Arguably, in this study, the microbiome transplantation series resulted in a change in the nasal microbiome of the CRSsNP patients. This was observed soon after the course of antibiotics, but importantly also after the final observation more than 3 months later (V8). Indeed, such a long-lasting effect might not be expected from antibiotics alone, as indicated, for example, by Sabino et al.14 The “new microbiome” featured an increased abundance and diversity: 17 bacterial species were significantly more abundant at the end of the study (V8). These included three species considered to be human commensals (Prevotella aurantiaca, Clostridium cadaveris, Bacterioides sartori) and one a human pathogen associated with oral/dental infections (Prevotella saccharolyticus). Furthermore, 13 of 17 were nonhuman species (animal, water, soil, etc.), all nonpathogens to humans. We suggest that these effects were produced by the microbiome transplantation intervention.
5 CONCLUSION In conclusion, nasal microbiome transplants to patients with CRSsNP may produce a long-lasting change in abundance and diversity of the nasal microbiome and an associated reduction of symptoms. Although further randomized/sham-controlled studies are warranted, nasal microbiome transplantation, possibly in combination with a preceding course of antibiotics, may emerge as a treatment option for CRSsNP.
Excerpts from April 2024 Allergy and Rhinology: SinoNasal Microbiota Transfer to treat recalcitrant chronic rhinosinusitis: A case series
4 DISCUSSION Collectively, SNMT (sinonasal microbiota transfer) alone led to sustained subjective and objective improvement in two of three recipients, suggesting that SNMT is a safe intervention that may clinically benefit rCRS patients.

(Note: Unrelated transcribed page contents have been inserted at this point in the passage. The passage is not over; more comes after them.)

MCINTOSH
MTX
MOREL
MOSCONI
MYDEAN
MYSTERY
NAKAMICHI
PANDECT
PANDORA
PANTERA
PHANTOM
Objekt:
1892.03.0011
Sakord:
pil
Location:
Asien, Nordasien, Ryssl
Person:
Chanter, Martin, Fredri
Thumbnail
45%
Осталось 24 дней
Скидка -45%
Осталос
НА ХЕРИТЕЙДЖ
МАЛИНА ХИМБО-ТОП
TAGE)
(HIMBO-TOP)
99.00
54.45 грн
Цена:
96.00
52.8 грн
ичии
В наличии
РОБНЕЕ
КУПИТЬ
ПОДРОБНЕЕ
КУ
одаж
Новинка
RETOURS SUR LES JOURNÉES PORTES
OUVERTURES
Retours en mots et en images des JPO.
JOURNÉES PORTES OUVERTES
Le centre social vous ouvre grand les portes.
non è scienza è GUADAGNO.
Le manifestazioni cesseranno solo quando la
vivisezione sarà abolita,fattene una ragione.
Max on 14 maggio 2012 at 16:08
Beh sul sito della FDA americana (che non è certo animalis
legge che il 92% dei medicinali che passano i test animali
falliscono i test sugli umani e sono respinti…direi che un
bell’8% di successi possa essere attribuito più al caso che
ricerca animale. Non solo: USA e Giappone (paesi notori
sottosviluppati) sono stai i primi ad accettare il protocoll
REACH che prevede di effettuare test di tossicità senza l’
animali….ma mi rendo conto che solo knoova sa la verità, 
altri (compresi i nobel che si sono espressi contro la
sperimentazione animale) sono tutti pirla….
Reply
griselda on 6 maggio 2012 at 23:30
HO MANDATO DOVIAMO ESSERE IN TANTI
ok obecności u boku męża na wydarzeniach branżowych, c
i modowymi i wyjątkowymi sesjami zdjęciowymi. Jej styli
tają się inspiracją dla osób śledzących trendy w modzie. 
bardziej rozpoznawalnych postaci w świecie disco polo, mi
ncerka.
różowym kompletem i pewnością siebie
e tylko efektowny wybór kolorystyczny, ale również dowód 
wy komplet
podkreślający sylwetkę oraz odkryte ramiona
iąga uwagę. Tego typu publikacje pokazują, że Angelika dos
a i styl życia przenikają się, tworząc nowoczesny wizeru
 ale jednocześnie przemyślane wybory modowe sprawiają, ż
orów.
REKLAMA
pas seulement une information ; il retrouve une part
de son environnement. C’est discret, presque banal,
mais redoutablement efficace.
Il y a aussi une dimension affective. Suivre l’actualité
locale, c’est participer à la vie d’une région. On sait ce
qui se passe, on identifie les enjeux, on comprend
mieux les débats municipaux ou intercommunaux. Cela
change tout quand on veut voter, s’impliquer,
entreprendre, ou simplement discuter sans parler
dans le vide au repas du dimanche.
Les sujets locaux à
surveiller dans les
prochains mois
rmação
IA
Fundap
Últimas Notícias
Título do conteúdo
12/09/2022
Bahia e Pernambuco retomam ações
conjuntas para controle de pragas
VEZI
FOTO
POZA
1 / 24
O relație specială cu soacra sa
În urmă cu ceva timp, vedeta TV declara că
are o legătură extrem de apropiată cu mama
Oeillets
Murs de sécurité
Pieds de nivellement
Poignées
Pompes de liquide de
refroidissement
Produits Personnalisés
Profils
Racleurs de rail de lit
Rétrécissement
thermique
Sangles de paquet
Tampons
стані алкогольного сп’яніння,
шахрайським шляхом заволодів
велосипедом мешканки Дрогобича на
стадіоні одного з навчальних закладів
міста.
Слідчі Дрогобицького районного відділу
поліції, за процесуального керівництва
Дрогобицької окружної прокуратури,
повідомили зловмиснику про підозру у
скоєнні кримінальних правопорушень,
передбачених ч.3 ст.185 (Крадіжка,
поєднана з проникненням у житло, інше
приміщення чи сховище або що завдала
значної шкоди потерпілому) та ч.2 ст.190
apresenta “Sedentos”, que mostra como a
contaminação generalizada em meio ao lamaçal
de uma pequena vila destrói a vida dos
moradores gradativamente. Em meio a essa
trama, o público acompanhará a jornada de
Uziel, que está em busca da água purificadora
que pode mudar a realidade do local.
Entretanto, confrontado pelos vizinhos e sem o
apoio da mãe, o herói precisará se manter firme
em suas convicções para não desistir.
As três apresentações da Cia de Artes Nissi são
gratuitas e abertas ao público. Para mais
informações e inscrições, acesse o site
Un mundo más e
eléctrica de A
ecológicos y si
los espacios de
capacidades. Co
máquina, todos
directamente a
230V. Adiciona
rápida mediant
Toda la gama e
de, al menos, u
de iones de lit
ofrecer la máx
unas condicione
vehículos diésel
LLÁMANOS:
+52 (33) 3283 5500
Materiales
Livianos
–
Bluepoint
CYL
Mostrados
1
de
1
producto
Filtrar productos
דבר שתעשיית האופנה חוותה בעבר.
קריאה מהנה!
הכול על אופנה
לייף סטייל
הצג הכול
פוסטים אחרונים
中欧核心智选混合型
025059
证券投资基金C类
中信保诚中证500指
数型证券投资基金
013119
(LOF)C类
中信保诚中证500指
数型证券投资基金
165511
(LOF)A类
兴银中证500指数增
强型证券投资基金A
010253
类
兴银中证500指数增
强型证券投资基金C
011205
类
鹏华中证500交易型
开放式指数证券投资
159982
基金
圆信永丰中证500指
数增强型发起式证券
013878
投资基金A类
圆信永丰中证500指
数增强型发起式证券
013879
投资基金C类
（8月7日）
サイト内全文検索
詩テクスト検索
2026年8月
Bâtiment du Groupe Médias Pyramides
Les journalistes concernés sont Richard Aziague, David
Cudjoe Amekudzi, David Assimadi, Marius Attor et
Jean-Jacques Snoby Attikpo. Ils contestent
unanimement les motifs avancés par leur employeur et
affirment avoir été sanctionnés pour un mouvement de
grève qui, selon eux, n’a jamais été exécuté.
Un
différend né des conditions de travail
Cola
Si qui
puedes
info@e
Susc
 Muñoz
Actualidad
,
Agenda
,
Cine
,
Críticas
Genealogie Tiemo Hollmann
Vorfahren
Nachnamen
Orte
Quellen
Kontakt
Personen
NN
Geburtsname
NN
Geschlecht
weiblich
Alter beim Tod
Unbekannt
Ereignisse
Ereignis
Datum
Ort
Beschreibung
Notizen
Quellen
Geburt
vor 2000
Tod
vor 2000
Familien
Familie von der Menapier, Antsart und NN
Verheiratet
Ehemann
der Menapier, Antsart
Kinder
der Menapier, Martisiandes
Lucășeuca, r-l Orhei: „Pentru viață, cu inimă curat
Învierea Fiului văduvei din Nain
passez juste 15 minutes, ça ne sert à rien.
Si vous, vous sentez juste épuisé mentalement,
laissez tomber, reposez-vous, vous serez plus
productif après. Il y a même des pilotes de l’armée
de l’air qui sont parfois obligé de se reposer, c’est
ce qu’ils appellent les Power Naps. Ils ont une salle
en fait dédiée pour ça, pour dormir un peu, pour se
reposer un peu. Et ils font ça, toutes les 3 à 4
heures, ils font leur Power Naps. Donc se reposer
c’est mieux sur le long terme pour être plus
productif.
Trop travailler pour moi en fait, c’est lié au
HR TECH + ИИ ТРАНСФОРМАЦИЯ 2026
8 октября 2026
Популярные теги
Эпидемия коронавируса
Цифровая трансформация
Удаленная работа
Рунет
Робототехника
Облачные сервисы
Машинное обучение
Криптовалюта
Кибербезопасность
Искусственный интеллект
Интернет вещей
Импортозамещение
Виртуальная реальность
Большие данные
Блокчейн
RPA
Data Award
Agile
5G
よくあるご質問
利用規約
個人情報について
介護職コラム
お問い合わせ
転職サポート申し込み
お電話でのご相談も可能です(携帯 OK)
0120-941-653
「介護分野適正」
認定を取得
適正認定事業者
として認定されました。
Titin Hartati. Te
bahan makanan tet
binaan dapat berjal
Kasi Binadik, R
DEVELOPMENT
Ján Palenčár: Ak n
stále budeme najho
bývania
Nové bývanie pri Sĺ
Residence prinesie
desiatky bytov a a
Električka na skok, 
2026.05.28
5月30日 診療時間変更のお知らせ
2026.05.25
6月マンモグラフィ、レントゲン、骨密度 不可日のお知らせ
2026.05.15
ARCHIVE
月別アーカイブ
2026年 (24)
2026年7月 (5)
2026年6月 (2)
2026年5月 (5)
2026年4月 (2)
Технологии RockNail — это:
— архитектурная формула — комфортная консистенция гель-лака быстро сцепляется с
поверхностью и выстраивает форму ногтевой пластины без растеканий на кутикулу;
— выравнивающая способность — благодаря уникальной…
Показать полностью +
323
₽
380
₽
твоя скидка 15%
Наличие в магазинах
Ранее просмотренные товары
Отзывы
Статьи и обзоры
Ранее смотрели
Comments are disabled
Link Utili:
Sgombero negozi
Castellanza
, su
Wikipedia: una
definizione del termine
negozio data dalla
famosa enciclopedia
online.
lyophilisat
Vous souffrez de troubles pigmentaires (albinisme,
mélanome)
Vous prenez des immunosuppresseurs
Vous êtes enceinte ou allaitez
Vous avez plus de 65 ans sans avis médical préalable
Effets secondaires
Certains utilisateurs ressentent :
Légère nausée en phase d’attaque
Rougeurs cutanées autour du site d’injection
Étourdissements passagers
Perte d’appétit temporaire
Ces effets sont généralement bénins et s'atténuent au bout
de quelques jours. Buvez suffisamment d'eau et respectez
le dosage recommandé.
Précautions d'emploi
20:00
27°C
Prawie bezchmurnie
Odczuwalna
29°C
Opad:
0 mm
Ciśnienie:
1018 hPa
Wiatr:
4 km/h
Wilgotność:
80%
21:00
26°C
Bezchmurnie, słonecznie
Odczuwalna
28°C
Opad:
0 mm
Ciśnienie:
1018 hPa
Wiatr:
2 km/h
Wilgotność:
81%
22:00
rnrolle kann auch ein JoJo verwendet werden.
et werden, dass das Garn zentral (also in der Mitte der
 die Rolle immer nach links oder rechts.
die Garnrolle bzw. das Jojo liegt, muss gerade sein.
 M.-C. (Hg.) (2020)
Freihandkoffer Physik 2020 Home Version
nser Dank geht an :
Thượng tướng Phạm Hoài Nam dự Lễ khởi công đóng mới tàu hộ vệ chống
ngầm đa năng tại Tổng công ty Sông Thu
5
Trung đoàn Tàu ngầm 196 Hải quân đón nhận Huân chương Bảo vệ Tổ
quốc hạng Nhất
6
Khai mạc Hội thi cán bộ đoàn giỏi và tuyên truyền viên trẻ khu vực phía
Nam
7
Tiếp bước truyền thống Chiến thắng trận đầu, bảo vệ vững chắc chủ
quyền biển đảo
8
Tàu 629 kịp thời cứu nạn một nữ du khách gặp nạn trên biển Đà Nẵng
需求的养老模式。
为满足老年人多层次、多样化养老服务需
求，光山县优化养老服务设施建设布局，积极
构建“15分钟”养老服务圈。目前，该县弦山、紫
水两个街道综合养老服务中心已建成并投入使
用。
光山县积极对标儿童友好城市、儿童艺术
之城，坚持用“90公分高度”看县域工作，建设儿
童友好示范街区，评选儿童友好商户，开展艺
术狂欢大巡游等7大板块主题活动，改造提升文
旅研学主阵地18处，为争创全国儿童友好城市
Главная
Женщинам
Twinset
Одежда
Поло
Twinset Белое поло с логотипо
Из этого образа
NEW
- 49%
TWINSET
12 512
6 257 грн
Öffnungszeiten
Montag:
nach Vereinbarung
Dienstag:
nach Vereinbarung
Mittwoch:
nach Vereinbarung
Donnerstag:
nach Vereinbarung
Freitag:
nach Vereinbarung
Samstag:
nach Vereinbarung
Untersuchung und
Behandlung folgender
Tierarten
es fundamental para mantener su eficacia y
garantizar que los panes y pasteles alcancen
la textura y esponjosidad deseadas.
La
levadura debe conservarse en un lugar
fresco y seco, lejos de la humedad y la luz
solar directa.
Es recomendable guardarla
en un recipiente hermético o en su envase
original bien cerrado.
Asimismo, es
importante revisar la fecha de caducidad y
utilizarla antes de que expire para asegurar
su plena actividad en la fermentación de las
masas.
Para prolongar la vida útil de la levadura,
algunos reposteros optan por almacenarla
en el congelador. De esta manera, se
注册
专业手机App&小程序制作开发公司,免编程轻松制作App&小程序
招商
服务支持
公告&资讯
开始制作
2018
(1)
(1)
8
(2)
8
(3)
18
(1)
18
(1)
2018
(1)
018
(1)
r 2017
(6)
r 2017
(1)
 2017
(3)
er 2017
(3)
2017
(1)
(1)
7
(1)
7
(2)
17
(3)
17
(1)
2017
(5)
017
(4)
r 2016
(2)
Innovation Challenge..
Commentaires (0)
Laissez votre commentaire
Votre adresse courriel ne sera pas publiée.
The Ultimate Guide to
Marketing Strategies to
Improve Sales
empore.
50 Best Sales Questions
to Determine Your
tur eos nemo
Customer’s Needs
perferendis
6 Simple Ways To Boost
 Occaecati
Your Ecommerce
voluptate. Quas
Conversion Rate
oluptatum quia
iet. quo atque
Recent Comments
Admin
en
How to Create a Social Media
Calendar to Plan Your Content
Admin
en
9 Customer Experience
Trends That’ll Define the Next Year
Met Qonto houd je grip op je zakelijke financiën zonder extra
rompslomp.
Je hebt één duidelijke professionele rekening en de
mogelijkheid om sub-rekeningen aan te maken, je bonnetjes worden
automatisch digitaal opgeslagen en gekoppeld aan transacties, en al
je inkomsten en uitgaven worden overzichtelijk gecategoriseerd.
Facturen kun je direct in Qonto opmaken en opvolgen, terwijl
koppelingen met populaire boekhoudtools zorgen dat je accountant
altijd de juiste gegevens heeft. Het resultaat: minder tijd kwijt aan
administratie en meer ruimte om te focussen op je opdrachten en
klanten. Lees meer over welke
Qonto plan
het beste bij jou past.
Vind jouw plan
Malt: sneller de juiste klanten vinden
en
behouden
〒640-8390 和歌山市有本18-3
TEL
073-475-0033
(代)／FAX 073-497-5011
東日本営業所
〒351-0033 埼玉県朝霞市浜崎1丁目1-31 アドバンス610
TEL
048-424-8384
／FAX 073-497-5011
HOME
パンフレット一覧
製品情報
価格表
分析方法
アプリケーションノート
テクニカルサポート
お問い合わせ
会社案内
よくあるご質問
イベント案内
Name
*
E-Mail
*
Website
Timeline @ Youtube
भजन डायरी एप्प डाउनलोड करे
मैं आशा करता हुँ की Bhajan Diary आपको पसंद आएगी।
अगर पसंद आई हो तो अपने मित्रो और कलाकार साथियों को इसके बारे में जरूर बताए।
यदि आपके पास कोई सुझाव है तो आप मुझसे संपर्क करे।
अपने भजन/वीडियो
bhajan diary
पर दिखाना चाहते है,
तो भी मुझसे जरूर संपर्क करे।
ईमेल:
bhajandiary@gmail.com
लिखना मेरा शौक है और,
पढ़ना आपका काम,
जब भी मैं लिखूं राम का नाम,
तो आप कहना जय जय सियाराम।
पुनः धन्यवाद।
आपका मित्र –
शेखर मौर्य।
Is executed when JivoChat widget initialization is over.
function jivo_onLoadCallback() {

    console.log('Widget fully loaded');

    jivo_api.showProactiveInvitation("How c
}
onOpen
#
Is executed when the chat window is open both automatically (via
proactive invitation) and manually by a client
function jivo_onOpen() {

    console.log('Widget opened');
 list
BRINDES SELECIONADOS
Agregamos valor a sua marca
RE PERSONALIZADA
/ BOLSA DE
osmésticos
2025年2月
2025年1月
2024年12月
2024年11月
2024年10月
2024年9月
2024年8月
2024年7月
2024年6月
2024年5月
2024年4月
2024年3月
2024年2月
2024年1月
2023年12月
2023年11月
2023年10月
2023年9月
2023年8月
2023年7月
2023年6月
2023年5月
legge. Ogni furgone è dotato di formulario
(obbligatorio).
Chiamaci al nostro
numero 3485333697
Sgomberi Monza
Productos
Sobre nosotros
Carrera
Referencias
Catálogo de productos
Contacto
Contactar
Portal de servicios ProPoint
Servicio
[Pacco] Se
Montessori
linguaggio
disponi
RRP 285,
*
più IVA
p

Interestingly, aPDT pre-treatment (antimicrobial photodynamic therapy), a process used to sterilize the sinuses did not improve SNMT efficacy and was associated with worse outcomes.
We observed shifts in the microbiota but not donor microbiota engraftment in response to SNMT. As this was a small case series, we have launched a randomized, double-blind, placebo-controlled trial to further test the efficacy of SNMT (vs. a saline placebo) for rCRS (ClinicalTrials.gov identifier: NCT05454072).